According to a recent study published in the journal Current Biology, sea sponges pick up DNA in their tissues from other living creatures such as fish, seals as they filter feed.
In case you didn’t know, sea sponges can filter up to 10,000 liters of water on a daily basis. The researchers expect that the latest findings will help others to monitor biodiversity in the ocean in the coming years. In a statement, Stefano Mariani, lead author of the paper said, “Sponges are ideal sampling units because you find them everywhere and in every aquatic habitat, including freshwater. Also, they’re not very selective filter-feeders, they don’t run away, and they don’t get hurt by sampling – you can just grab a piece, and they will regenerate nicely.”
During the course of the research, the scientists were able to identify 31 different species from the genetic samples they collected from Antarctic and Mediterranean waters. The researchers revealed that although most of these species were fishes, one sponge sample included DNA from seals and penguins.

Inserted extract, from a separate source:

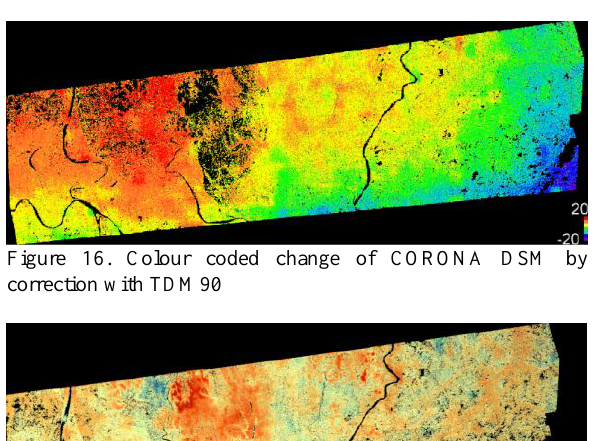
Figure 15. Colour coded height differences CORONA DSM against TDM90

The recent discoveries can have huge impact in the field in the coming years. At the moment, machines with large water-sampling capabilities are used to collect DNA for similar purposes. However, the latest discovery reveals that the natural samplers can be similarly effective for similar research purposes. Especially given bringing machines in certain regions may not be viable in all scenarios.
“If you want to study an endangered species of sawfish or a manatee in a mangrove forest in Mozambique, you can’t go there with massive robots. You have to use a very low-tech approach.,” Mariani continues.
“I am hopeful that this method will prove itself to be useful. It’s the quintessential environmentally friendly biodiversity assessment tool.”